→ **Excerpted passage**
+---+

2. A method of recovering oil from a subsurface oil reservoir
penetrated by an injection well and a production well, comprising
the steps of:
a. injecting steam via said injection well into said reservoir to
form a steam zone intermediate said injection well and said
production well;
b. subsequently injecting hot water via said injection well into
said reservoir in an amount sufficient to fill said steam zone,
said hot water being at the same temperature as said injected steam
of step (a);
c. subsequently injecting cold water via said injection well into
said reservoir to move said hot water toward said production well;
and
d. recovering oil from said reservoir through said production
well.
3. The method of claim 2 wherein said injected steam is of a
quality within the range of 60 to 90 percent.
4. The method of claim 2 wherein said injected hot water contains
steam in an amount of not more than 5 percent.
5. The method of claim 2 wherein said hot water is injected at a
rate at least as great as the steam injection rate.

+---+

→ **Extracted records**
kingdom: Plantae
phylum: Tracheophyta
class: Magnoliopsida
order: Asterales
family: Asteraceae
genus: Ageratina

+---+

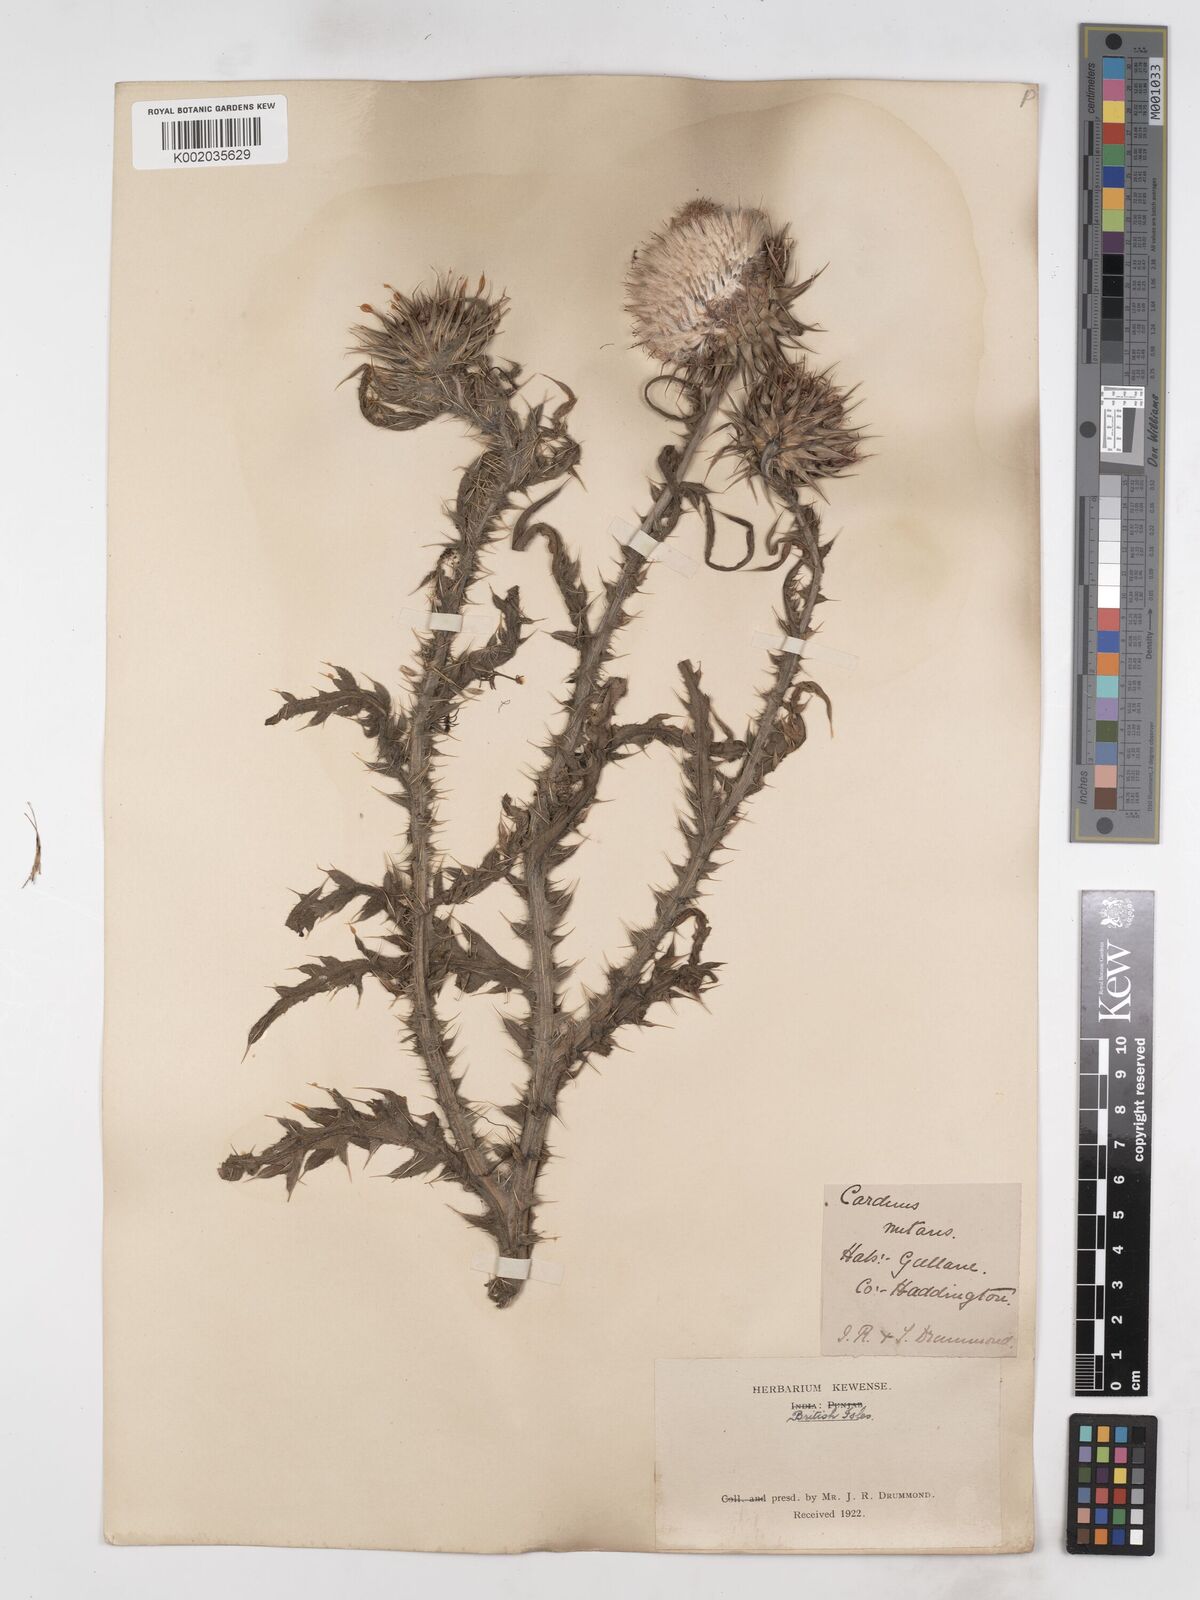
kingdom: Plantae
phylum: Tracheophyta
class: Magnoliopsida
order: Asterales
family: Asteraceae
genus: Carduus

+---+

→ **Written exercise A**
In the oil recovery claims, what quality range is given for the injected steam?
→ **Written exercise B**
Resume the oil recovery claims after their last sentence.

→ **Expected output A**
Within the range of 60 to 90 percent.

→ **Expected output B**
6. A method of recovering oil from a subsurface oil reservoir
penetrated by an injection well and a production well, comprising
the steps of:
a. injecting steam via said injection well into said reservoir to
form a steam zone having an areal sweep of a size less than the
size of the areal sweep which would exist at steam breakthrough
into said production well;
b. subsequently injecting hot water via said injection well into
said reservoir in an amount sufficient to fill said steam zone,
said hot water being at the same temperature as said injected steam
of step (a);
c. injecting cold water via said injection well into said reservoir
to move said hot water toward said production well; and
d. producing oil from said reservoir through said production well.
production
7. The method of claim 6 wherein said areal sweep of said steam
zone is within the range of 40 to 60 percent of the areal sweep of
a steam zone which would exist at breakthrough of steam into said
production well.
8. A method of recovering oil from a subsurface oil reservoir
penetrated by an injection well and a production well, comprising
the steps of:
a. injecting through said injection well into said reservoir 0.25
to 1.0 pore volume of 60 to 90 percent quality steam thereby
forming a steam zone intermediate said injection well and said
production well;
b. subsequently injecting into said reservoir through said
injection well 0.02 to 0.03 pore volume of hot water of the same
temperature as said injected steam of step (a) thereby filling said
steam zone with hot water;
c. subsequently injecting into said reservoir through said
injection well at least 0.60 pore volume of cold water; and
d. recovering oil from said reservoir through said production
well.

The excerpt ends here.